# Sum of Two Sides of Triangle Greater than Third Side

## Theorem

Given a triangle $ABC$, the sum of the lengths of any two sides of the triangle is greater than the length of the third side.

In the words of Euclid:

In any triangle two sides taken together in any manner are greater than the remaining one.

## Proof Let $ABC$ be a triangle.

By Euclid's Second Postulate, we can produce $BA$ past $A$ in a straight line.

By Construction of Equal Straight Lines from Unequal, there exists a point $D$ such that $DA = CA$.

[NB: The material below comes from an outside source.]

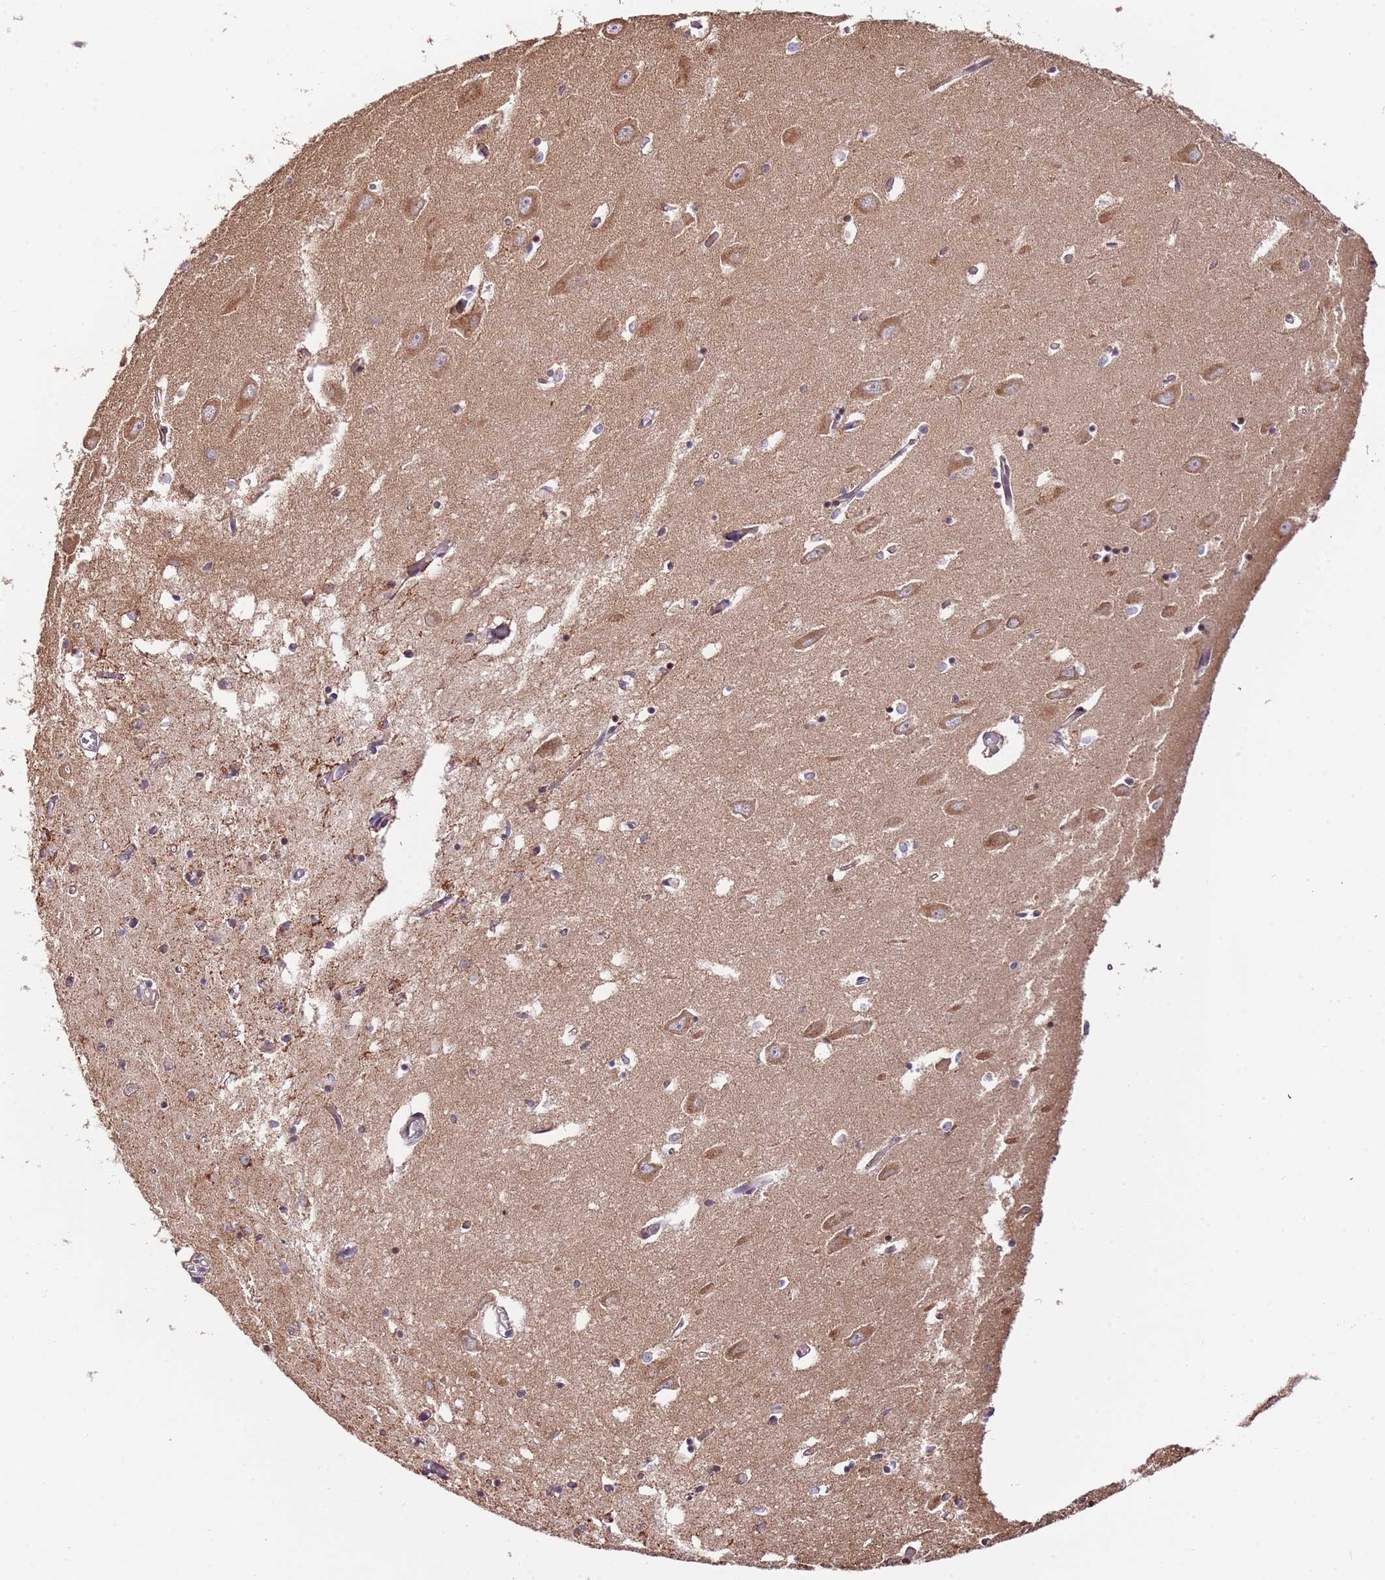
{"staining": {"intensity": "moderate", "quantity": "25%-75%", "location": "cytoplasmic/membranous,nuclear"}, "tissue": "hippocampus", "cell_type": "Glial cells", "image_type": "normal", "snomed": [{"axis": "morphology", "description": "Normal tissue, NOS"}, {"axis": "topography", "description": "Hippocampus"}], "caption": "Immunohistochemistry (IHC) micrograph of benign hippocampus stained for a protein (brown), which exhibits medium levels of moderate cytoplasmic/membranous,nuclear positivity in approximately 25%-75% of glial cells.", "gene": "RIF1", "patient": {"sex": "male", "age": 70}}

Therefore, from Isosceles Triangle has Two Equal Angles:

$\angle ADC = \angle ACD$

Thus by Common Notion $5$:

$\angle BCD > \angle BDC$

Thus $\triangle DCB$ is a triangle having $\angle BCD$ greater than $\angle BDC$

$BD > BC$

But:

$BD = BA + AD$

and:

$AD = AC$

Thus:

$BA + AC > BC$

A similar argument shows that $AC + BC > BA$ and $BA + BC > AC$.

$\blacksquare$

## Historical Note

This proof is Proposition $20$ of Book $\text{I}$ of Euclid's The Elements.
It is a geometric interpretation of the Triangle Inequality.